The situation looks a bit more pronounced when you look at the Fed balance sheet:
So maybe I was a little early on the call that this was all headed for uncharted territory.
Bitcoin had been invented by then, but I was still three years away from clueing into it.
Q1 2022 and the End of Trust
When Nixon closed the gold window in 1971, it was an instant in time that forever changed the global monetary order.
It commenced the Post-Bretton Woods Era. One where there were no hard-backed national currencies, they would henceforth all float and jockey for position against each other (in many cases, actually incentivized to devalue themselves).
By Q1 2022 I had of course, fully drank the Bitcoin Kool-Aid and continue to do so. In fact, things have changed so radically in the last six weeks that I am now leaning further toward Bitcoin maximalism, where I wasn’t before.
Further, where before I was highly skeptical that Bitcoin would ever become a reserve currency, the way I see it now, it’s a lock.
What happened over the past few weeks was nothing less than the end of the Post Bretton Woods era. That’s not me calling it, others have already done that. I’m agreeing with it.
Until fairly recently, the end of the USD’s global reserve currency status simply wasn’t something spoken about in polite company. Policy makers have, through their actions, mainstreamed the idea.
The risk now is of being unaware that the monetary regime that has been in place for the past fifty years just ended.
(This was the foreshock of the end of the global monetary order)
In the past I viewed Bitcoin as an emergent global “Notgeld”, a German term for “emergency money” that emerged during the Weimer Hyperinflation.
As I’d written previously, every hyperinflationary event has its notgeld, whether it’s prepaid phone and gas cards in Zimbabwe, cities printing their own scrip, Venezuelans wrapping gold flakes in worthless Trillion Bolivar banknotes, there’s no end to the ingenuity (and desperation) employed.
My theory was that in an oncoming era where all global currencies were going to hyperinflate simultaneously, Bitcoin would emerge as the global notgeld.
And then, I thought, afterwards some kind of global monetary reset would occur. That would probably be some kind of SDR against a basket of hard assets, including gold, but I never imagined that Bitcoin would be a component of that basket.

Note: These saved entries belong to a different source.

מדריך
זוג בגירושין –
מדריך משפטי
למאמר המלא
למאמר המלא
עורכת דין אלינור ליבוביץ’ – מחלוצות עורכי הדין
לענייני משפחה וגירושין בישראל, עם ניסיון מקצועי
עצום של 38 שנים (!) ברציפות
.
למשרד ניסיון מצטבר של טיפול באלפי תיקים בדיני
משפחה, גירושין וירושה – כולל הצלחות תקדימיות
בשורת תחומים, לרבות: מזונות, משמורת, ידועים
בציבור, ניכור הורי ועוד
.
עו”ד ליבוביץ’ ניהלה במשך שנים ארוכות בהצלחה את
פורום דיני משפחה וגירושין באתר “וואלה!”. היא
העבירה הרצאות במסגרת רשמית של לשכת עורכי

(To be clear: I still thought Bitcoin would remain important and desirable, especially as a counter-balance against CBDCs that would be inflicted upon the wealthless underclass of the world. But I didn’t think that governments globally would admit a currency that nobody could control to the inner circle.)
Now, all of that has changed
Thanks to Trudeau and Freeland setting precedent that a so-called Western G7 democracy can seize its citizens’ bank accounts with no due process and no appeal for the crime of demanding the reinstatement of their civil rights.
Thanks to the US government seizing the foreign reserves of another country (Afghanistan), not to freeze them until such time as democracy returns, but to actually redistribute them to their own citizens. Those funds were the savings of ordinary Afghan citizens who live under the Taliban, not as part of them.
And finally, thanks to the widespread weaponization of the SWIFT payment system against Russia, the seizure of Russia’s foreign reserves (approximately 100X the amount of Afghanistan’s), not to mention Russia’s implementation of capital controls against its own citizens (again, the ordinary citizens coming up on the short end of the stick).
We have experienced a rapid sequence of events that have forever altered the monetary, financial landscape globally, to wit:
- Citizens can’t trust their own governments to protect their property rights, and
- Governments can no longer trust each other to respect each other’s currency reserves
What we have here is the realization that absolutely no one can be trusted as a third-party intermediary for capital.
There is really only one alternative to this situation: that is the mass adoption of a trustless, frictionless digital bearer instrument that can be accessed by everybody, everywhere, no matter what.
Welcome to the Post-Post-Bretton Woods era, where third party custody of your wealth is a gun pointed at your head. Recall the old maxim about trust: once it’s gone, it can be near impossible to regain.